Cities: Places Sacred, Safe, and Busy

April 15, 2005 |

Humankind's greatest creation has always been its cities. They represent the ultimate handiwork of our imagination as a species, compressing and unleashing the creative urges of humanity. From the earliest beginnings, when only a tiny fraction of humans lived in cities, they have been the places that generated most of mankind's art, religion, culture, commerce, and technology.

Although many often mistakenly see cities as largely a Western phenomenon, with one set of roots, urbanism has worn many different guises. Over the past five to seven millennia, cities have been built in virtually every part of the world from the highlands of Peru to the tip of southern Africa and the coasts of Australia. Some cities started as little more than overgrown villages that, over time, developed momentum and mass. Others have reflected the conscious vision of a high priest, ruler, or business elite, following a general plan to fulfill some greater divine, political, or economic purpose.

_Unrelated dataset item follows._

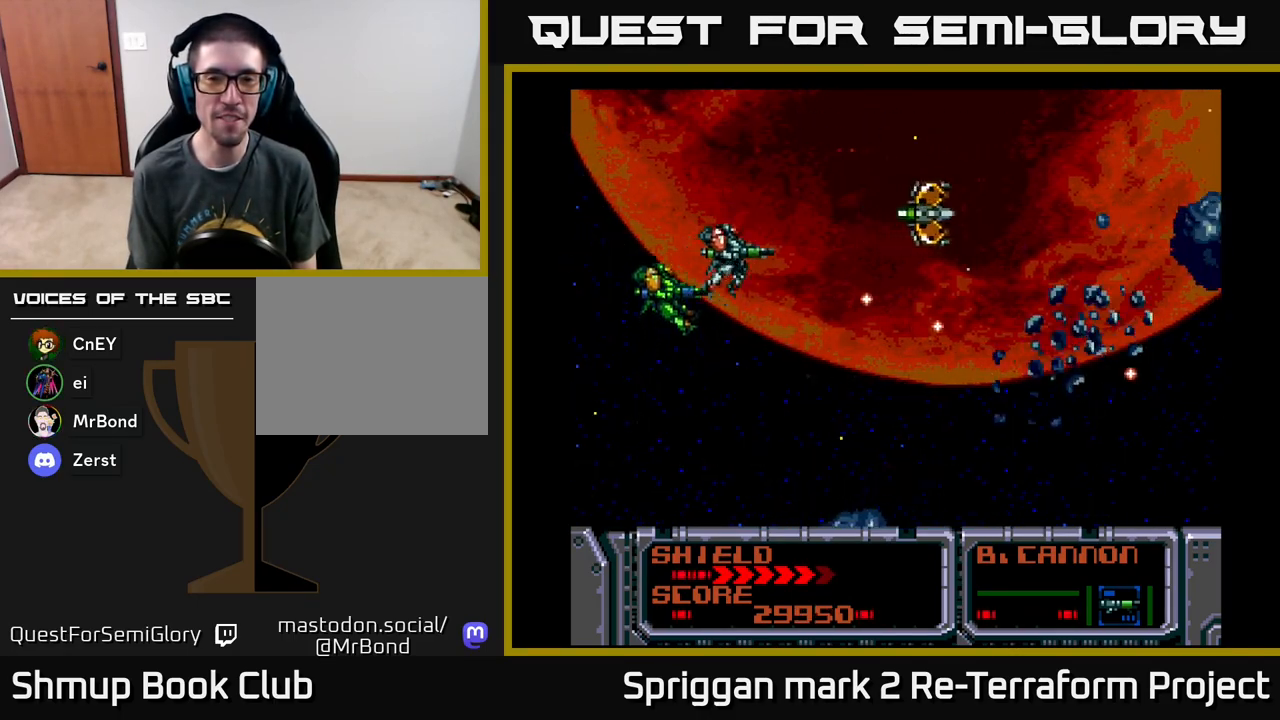
{"buttons": ["A", "DPAD_LEFT"], "events": [[33, "A", "down"], [50, "DPAD_UP", "up"], [167, "DPAD_RIGHT", "up"], [433, "DPAD_LEFT", "down"]]}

The oldest permanent urban footprints are believed to be in Mesopotamia, the land between the Tigris and Euphrates River. From those roots sprang a plethora of metropolises that represent the founding experiences of the Western urban heritage, including Ur, Agade, Babylon, Nineveh, Memphis, Knossos, and Tyre. But many other cities sprang up largely independent of these early Mesopotamian and Mediterranean settlements. Some of these, such as Mohenjo-daro and Harrapa in India and Chang'an in China, achieved a scale and complexity equal to any of their Western contemporaries. All of these cities, numerous and various, are however reflective of some greater universal human aspiration.

The key to understanding that universal aspiration lies in the words of the Greek historian Herodotus. While traveling in the 5th century B.C. to places both thriving and struggling, he wrote, "For most of those which were great once are small today; and those that used to be small were great in my own time." Cities throughout history have risen and fallen. The critical questions of Herodotus' time still remain: what makes cities great, and what leads to their gradual demise?

I argue that three critical factors have determined the overall health of cities: the sacredness of place, the ability to provide security and project power, and the animating role of commerce. Where these factors are present, urban culture flourishes. When these elements weaken, cities dissipate and eventually recede out of history.